* Goal of the exercise
Please repeat word for word the passage of the article on Newell Rubbermaid's purchase of Dymo, starting at "Joe Galli, CEO" and ending at "its 400 series.".

* Source extract
Rubbermaid gets into IT business

Atlanta-based Newell Rubbermaid Inc., a manufacturer of durable, plastic garbage bins and other house hold containers is getting into the information technology business.

Esselte Group Holdings, which has its Canadian office in Mississuaga,

Ont., has agreed to sell its Dymo division, which makes on-demand computer labeling systems, to Newell Rubbermaid for approximately US$730 million in cash.

Newell Rubbermaid, which has more than 31,000 employees and reported more than US$6.6 billion in sales last year, intends to place Dymo in its stable of consumer and commercial brands such as Sharpie, Paper Mate, Parker, Little Tykes, Vise-Grip and Irwin.

Joe Galli, CEO of Newell Rubbermaid said the DYMO acquisition will bring innovative new products to the category. He added that DYMO compliments the company’s other writing instruments and office products and represents a significant opportunity give the complementary nature of the product lines, distribution networks and geographies.

Greg Gray, national IT channel manager for Dymo in Canada, said Newell Rubbermaid wanted to add an IT presence to their brand offering.

Dymo recently released three new printer products under its 400 series.

The new label printers are Windows and Mac ready out of the box, Gray said.

The company also has a software development kit (SDK), which is downloadable off, which enables users to mix and match software or integrate a custom software application for labels.

For example, a paint manufacturer used the SDK to provide Home Depot and other retail outlets a better way of ordering paint. The software can now print off of Dymo label printers Pantone colour labels to be placed outside the paint can. Customer will now know what colour to order next time instead of looking at paint chips, Gray said.

”Dymo printers are ideally suited for people’s desks. In legal, medical and in SMB manufacturing all these people have space concerns,” he said.

Dymo has also revamped its reseller Web site. At, you will find white papers, channel program information, and technical training.

Currently, Dymo has Ingram Micro Canada, Azerty and Synnex Canada as distribution partners. The company has more than 250 registered resellers and Gray plans on increasing that number by the end of this year.

Before developing label printing solutions, Dymo became a household name in the seventies with its Hobbyist Labelmaker, which printed letters onto hard plastic strips.

Dymo generated worldwide sales of about US$225 in 2004. The acquisition is expected to close by year’s end and is subject to regulatory approvals.

* Stored data

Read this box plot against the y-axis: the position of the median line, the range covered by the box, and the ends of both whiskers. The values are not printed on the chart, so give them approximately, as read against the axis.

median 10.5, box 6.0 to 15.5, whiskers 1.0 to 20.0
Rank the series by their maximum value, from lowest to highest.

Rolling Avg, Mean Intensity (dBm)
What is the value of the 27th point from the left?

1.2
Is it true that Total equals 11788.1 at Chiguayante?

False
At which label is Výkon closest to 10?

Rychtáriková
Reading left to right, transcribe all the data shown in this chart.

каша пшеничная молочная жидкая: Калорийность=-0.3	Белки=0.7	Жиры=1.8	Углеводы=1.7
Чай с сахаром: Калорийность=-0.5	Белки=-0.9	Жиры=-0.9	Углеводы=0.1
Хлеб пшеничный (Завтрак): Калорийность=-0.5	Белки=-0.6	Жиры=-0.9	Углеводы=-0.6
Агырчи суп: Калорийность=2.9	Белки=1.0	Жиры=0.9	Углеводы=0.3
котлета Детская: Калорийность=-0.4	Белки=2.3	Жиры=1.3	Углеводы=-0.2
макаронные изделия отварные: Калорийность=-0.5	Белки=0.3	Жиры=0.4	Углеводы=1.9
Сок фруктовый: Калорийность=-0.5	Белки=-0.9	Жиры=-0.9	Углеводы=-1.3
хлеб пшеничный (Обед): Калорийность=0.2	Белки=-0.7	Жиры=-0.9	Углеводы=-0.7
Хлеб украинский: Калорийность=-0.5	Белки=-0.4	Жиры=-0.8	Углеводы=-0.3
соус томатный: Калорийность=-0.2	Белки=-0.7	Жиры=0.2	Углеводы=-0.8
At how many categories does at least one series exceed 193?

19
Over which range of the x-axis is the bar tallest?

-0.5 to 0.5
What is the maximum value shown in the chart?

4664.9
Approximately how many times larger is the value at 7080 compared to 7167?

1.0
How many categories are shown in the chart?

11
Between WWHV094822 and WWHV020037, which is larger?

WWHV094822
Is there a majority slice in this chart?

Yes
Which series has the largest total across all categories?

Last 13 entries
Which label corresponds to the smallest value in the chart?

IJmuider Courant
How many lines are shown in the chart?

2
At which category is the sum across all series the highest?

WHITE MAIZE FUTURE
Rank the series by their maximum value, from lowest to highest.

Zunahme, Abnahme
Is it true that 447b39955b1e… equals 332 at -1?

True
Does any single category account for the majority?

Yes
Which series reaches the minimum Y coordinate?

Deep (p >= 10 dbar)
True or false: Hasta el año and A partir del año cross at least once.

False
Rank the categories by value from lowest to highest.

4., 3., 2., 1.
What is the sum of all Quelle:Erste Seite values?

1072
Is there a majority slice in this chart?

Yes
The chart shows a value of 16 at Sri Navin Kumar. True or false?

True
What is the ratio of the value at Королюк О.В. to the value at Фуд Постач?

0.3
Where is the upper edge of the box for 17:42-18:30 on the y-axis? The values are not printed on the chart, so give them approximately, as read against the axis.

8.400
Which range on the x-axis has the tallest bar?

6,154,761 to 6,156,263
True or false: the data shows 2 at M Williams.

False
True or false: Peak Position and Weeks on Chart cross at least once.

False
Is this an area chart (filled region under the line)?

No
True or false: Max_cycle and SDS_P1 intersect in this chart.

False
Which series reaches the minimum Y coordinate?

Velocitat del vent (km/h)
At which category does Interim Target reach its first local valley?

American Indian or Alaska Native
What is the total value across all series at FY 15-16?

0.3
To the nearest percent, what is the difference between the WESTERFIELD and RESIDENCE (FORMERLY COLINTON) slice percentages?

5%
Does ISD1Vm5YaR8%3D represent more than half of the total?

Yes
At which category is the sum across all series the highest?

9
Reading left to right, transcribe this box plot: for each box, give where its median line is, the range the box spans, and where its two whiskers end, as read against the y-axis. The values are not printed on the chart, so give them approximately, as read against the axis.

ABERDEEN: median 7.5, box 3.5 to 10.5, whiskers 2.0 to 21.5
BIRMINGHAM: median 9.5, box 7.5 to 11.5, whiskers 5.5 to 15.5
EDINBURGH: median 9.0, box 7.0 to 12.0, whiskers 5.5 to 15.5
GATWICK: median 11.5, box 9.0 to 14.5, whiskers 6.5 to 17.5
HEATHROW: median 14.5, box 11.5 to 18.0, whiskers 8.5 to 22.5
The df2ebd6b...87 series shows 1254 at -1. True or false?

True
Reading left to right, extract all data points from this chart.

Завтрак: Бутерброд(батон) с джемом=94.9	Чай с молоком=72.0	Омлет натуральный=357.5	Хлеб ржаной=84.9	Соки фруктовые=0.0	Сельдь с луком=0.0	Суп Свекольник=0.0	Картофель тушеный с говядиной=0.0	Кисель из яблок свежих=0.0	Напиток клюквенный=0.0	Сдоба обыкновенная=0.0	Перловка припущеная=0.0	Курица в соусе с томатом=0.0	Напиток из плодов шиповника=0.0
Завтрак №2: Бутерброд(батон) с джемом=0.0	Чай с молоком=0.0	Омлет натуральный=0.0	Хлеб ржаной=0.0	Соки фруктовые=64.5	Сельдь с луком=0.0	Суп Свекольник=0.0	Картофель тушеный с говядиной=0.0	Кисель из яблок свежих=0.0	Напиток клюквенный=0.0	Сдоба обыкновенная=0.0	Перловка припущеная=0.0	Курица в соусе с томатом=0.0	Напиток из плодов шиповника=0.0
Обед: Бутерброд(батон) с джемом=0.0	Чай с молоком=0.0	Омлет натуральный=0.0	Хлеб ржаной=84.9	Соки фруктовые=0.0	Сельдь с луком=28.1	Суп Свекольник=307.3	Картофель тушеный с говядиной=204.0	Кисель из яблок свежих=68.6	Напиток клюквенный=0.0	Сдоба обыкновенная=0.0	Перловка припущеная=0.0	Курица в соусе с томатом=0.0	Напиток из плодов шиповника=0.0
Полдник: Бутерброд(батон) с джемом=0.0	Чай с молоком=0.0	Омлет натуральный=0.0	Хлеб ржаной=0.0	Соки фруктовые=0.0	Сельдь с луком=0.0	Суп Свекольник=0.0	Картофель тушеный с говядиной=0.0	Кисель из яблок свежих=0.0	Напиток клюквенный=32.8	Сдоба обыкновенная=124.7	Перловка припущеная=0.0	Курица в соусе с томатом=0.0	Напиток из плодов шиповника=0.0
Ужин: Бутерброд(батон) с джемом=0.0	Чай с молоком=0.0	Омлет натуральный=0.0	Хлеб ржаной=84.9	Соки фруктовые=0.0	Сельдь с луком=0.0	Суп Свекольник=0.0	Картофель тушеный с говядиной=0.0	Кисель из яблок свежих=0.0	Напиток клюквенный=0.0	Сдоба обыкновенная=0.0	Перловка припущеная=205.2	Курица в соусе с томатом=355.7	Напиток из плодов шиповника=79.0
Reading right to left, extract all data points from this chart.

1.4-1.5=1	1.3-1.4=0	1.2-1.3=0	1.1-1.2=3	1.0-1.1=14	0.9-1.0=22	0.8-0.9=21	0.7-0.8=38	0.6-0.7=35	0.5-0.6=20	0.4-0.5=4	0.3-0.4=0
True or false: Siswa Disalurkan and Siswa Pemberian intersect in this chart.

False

* Task answer
Joe Galli, CEO of Newell Rubbermaid said the DYMO acquisition will bring innovative new products to the category. He added that DYMO compliments the company’s other writing instruments and office products and represents a significant opportunity give the complementary nature of the product lines, distribution networks and geographies.

Greg Gray, national IT channel manager for Dymo in Canada, said Newell Rubbermaid wanted to add an IT presence to their brand offering.

Dymo recently released three new printer products under its 400 series.